* Your objective *
Could you pick out every line in the material below that contains the word "Plastikkarten" and copy each one?

* Data for this task *

'''

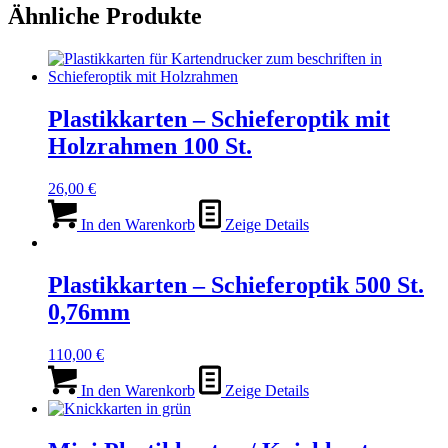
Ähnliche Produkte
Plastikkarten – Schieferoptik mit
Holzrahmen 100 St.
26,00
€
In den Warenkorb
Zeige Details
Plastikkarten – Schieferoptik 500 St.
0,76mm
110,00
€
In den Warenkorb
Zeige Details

'''
'''

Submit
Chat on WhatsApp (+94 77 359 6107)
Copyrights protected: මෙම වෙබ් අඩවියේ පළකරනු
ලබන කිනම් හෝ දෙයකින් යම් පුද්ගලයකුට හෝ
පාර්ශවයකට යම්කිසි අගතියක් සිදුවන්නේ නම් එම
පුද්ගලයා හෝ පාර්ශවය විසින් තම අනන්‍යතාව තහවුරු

'''

* Expected answer *
Plastikkarten – Schieferoptik mit
Plastikkarten – Schieferoptik 500 St.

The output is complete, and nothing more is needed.